The tax terminology for personal property that may be physically moved, including office supplies and furniture, is “tangible personal property.” In addition to being eligible for accelerated depreciation, tangible personal property is always valued using straight-line depreciation over five or seven years.
Anything utilized in running a company or rental property that is not real estate (land and buildings) is tangible personal property.
Comprehending Tangible Personal Property
Since real property is immovable, tangible personal property is the antithesis of real property. Tangible personal property is more touchable than intangible stuff. Compare physical assets like computers, furniture, equipment, phones, and collectibles versus intangibles like patents, copyrights, and non-compete clauses that are invisible to the naked eye.
The tax rate on tangible personal property is ad valorem. In most states, a firm that held tangible property on January 1 must submit a tax return form to the property assessment office by April 1 of that same year. A property appraiser assigns a property’s value, and the tax amount owed is computed by multiplying that value by the state tax authority’s predetermined tax rate. For taxation reasons, property owners who lease or rent tangible personal property must also submit this form.
Deductions
Some counties and cities may require a filer to list all properties on the tax form, along with each physical asset’s cost and fair market value. In certain situations, the county will also provide a valuation chart that may be used to calculate the property’s worth based on its age and helpful life. Certain states only impose taxes on physical assets during the year of acquisition.

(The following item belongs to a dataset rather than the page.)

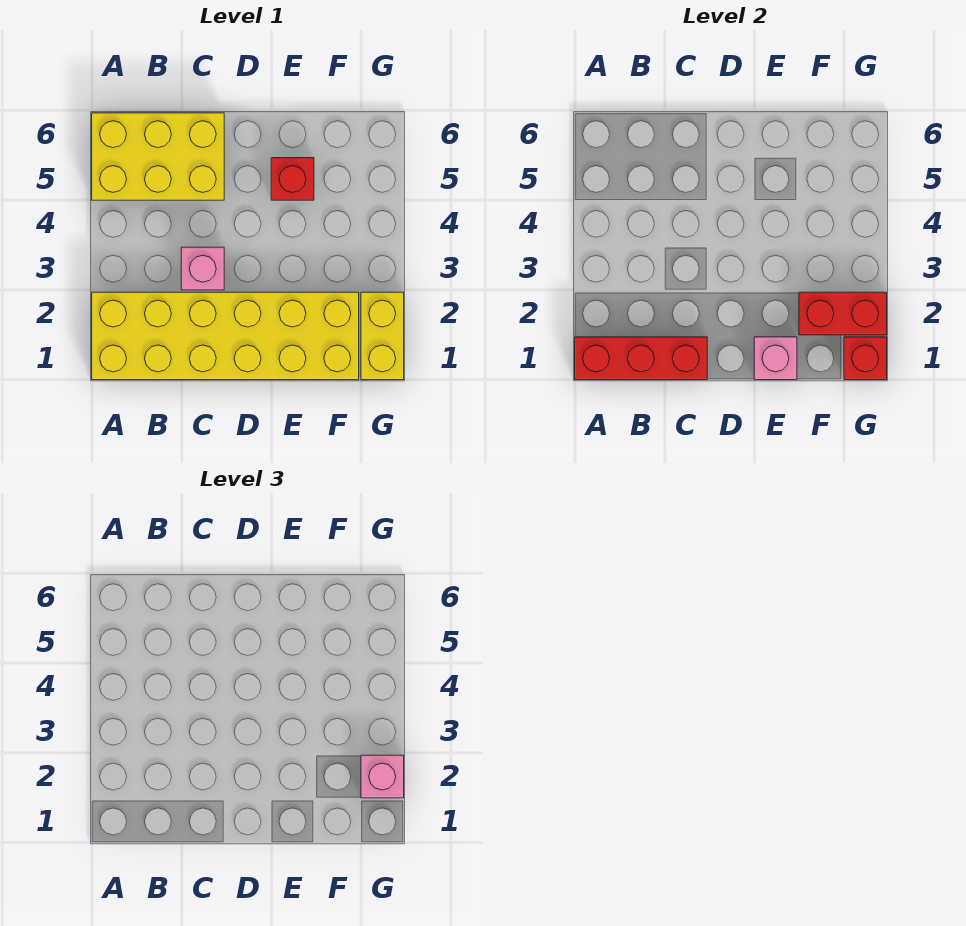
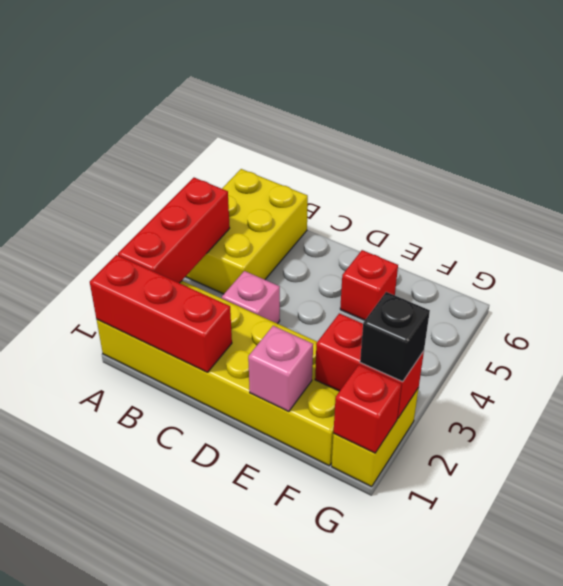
none -> red 1x3 brick [118,178,230,283]
yellow 2x3 brick [92,113,224,200] -> yellow 2x3 brick turned to [186,169,308,294]
pink 1x1 brick [361,755,404,798] -> black 1x1 brick [360,292,430,382]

An Illustration of Tangible Personal Property and Taxes
On January 1, any new firm with tangible property must submit a first tax return for the asset. The firm must submit a tax return after the first year of filing if the assessed value of the personal property is more than $25,000 in any given year. The business will often get a notice by mail from the property appraisal agency alerting it to the need to submit taxes on its property. The letter may be returned to the office with another letter outlining why taxes on tangible personal property do not apply to the business if the landlord or corporation feels the letter is inappropriate.
Although a landlord or business owner must pay tangible personal property tax to the local government, they can deduct the amount from their federal income tax returns. To be eligible for the deduction, the tax has to be based on fair market value, only apply to personal property owned and purchased for the company’s operation, and be assessed annually rather than once.
Conclusion
- A vast range of equipment, from little office fixtures to light trucks and buses, is considered tangible personal property.
- All other ancillary assets, such as jewelry, toys, and sporting goods, that do not automatically fall into any other class are also considered tangible property.
- Anything that may be utilized, such as a desk, bed, lights, or other furnishings for a leased house or place of business, is considered tangible personal property.